Sure, that makes sense. There are lots of different techniques communities can use for making it clear what sorts of contributions are unwelcome and preventing those sorts of contributions from getting much attention, and techniques that appeal to one person often rub other people the wrong way. From what you’ve said elsewhere about your preference for fitting in to a social milieu and earning approval and admiration there, I would expect that the Hitchens/Dawkins/Harris style of in-your-face disagreement would rub you the wrong way.
For my own part, I’m OK with in-your-face disagreement, but there’s a variety of more indirect methods of control and conversational reframing that make my teeth ache.
SOOO true about me. To the point that I sometimes end up angry and conflicted because I’m in a situation where doing one thing with upset one person, and doing another thing will upset a different person, and I literally have no option that will allow me to please everyone.
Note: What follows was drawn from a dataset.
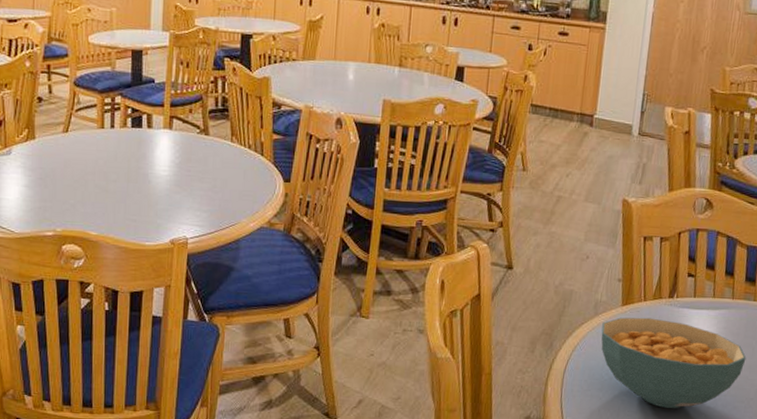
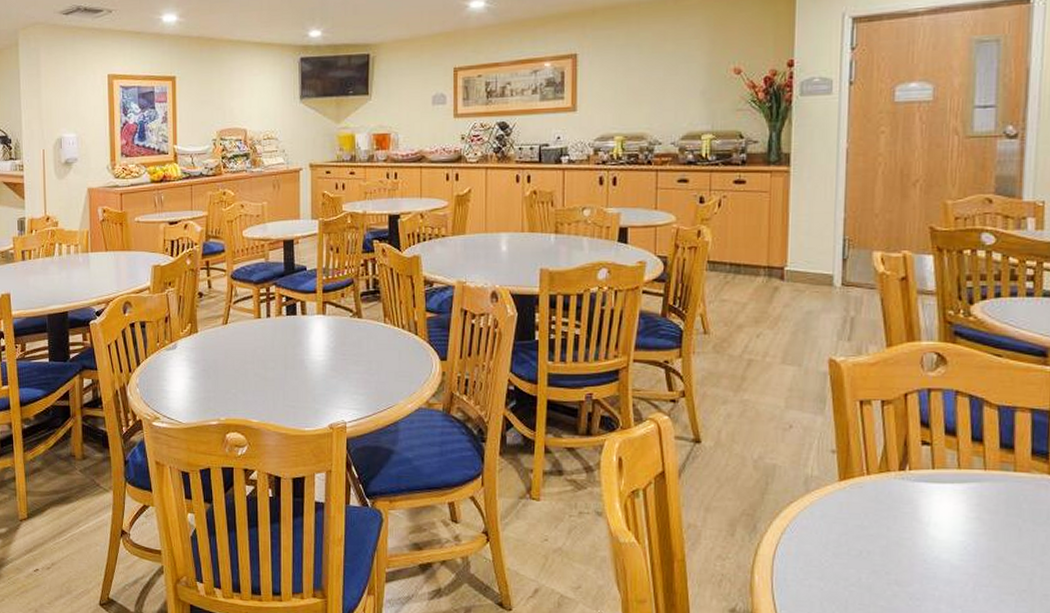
cereal bowl: present [601,317,746,408] -> none [816,493,1011,602]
Obviously situations like this are unavoidable, but a part of my brain always screams that they are not fair and then gets subconsciously annoyed at the people involved and their stupid incompatible preferences because they are preventing me from fulfilling the part of my utility function that involves “keeping everyone on your good side all the time.” Even though this is obviously impossible...
I came face-to-face this year when dealing with my landlady, who believes I am practicing witchcraft against her, poisoning her with sulfur gas, etc. It became clear that my usual strategy of apologize-and-try-to-please would not work here, and that this was definitely about her and not about me. Learning to not care about her opinion of me was a new (and very useful) skill for me. Not that I deliberately provoke her, but when she’s upset by things that are obviously not my fault I don’t let it upset me.
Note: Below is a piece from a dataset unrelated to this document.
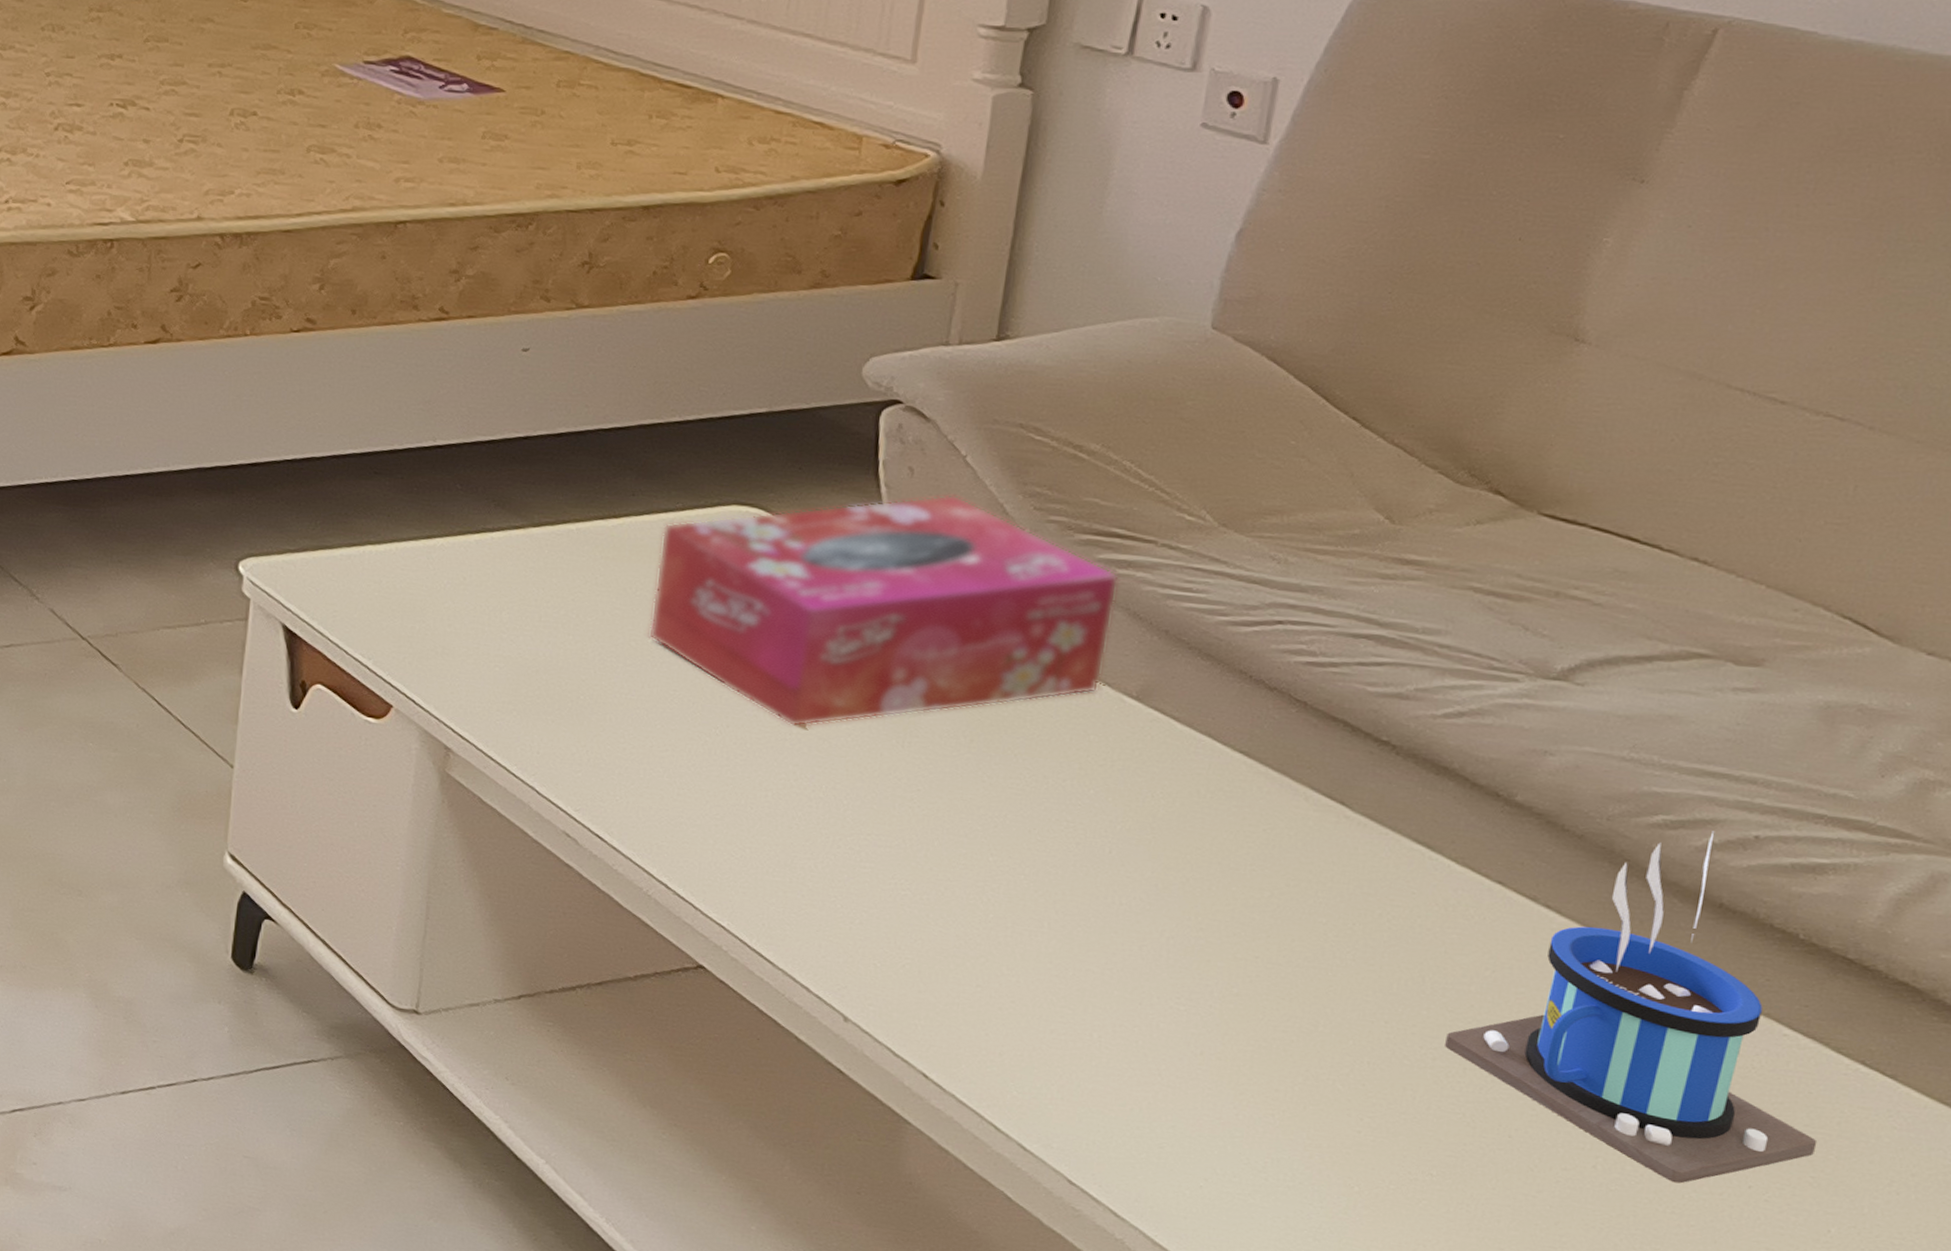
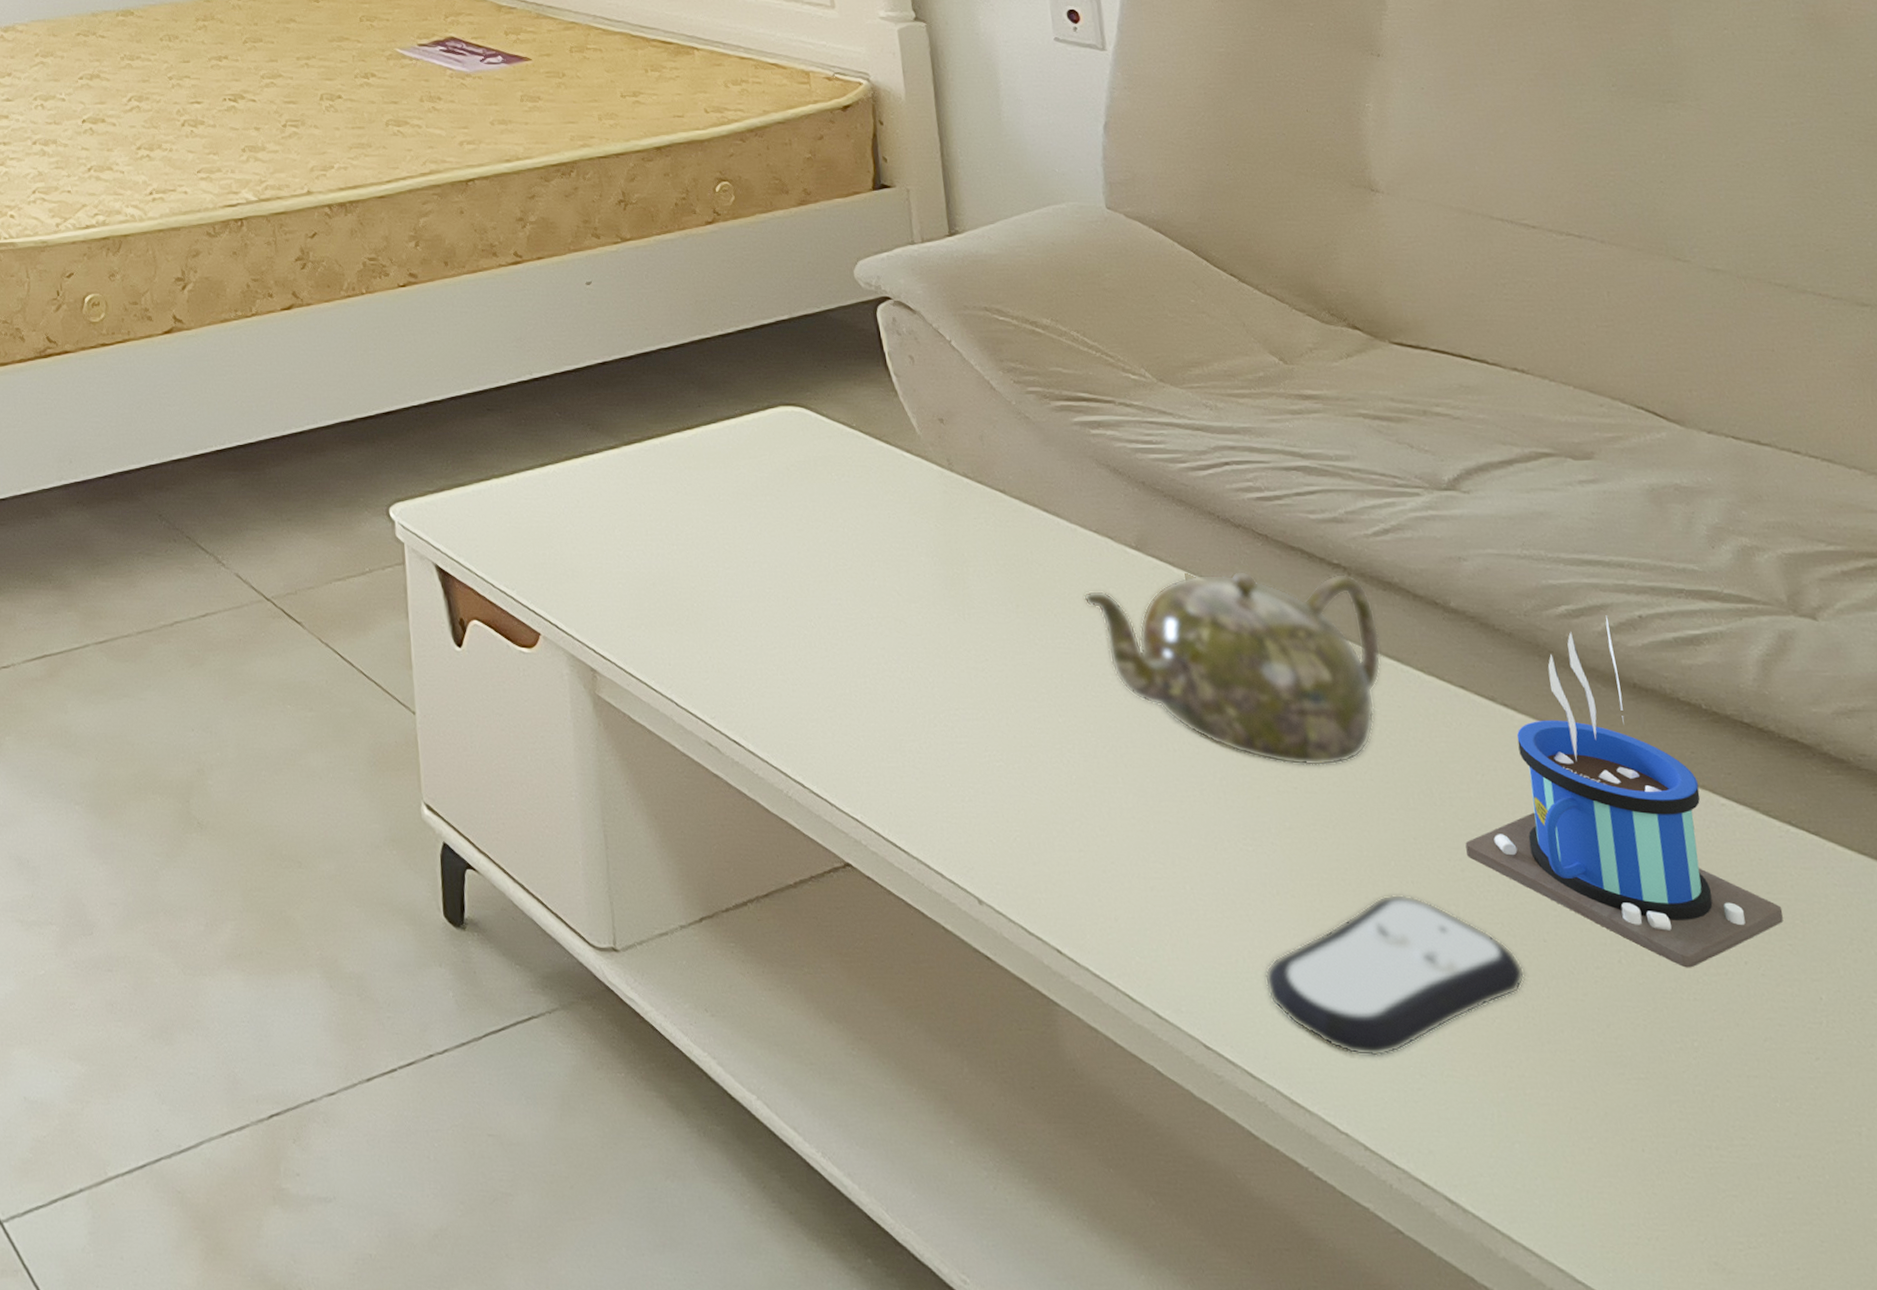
tissue box: present [648,494,1119,727] -> none [729,377,1105,611]
teapot: none [1056,733,1416,941] -> present [1083,570,1382,766]
remote control: none [1158,1070,1475,1217] -> present [1264,894,1526,1056]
Beware; history tells us that those accused of witchcraft do not fare well. Consider other accommodations.
We’re moving next month. But she, like most paranoid people, is probably more of a danger to herself than us.
Yup.
I am by my nature inclined to this sort of people-pleasing as well, and it’s been a lot of work over the last couple of decades to learn to resist the impulse. Part of that process involved explicitly telling myself, over and over, that (a) people who are displeased when I fail to agree with them don’t deserve to be pleased, and (b) they don’t actually have the ability to make me suffer if I displease them nearly as much as I make myself suffer trying not to.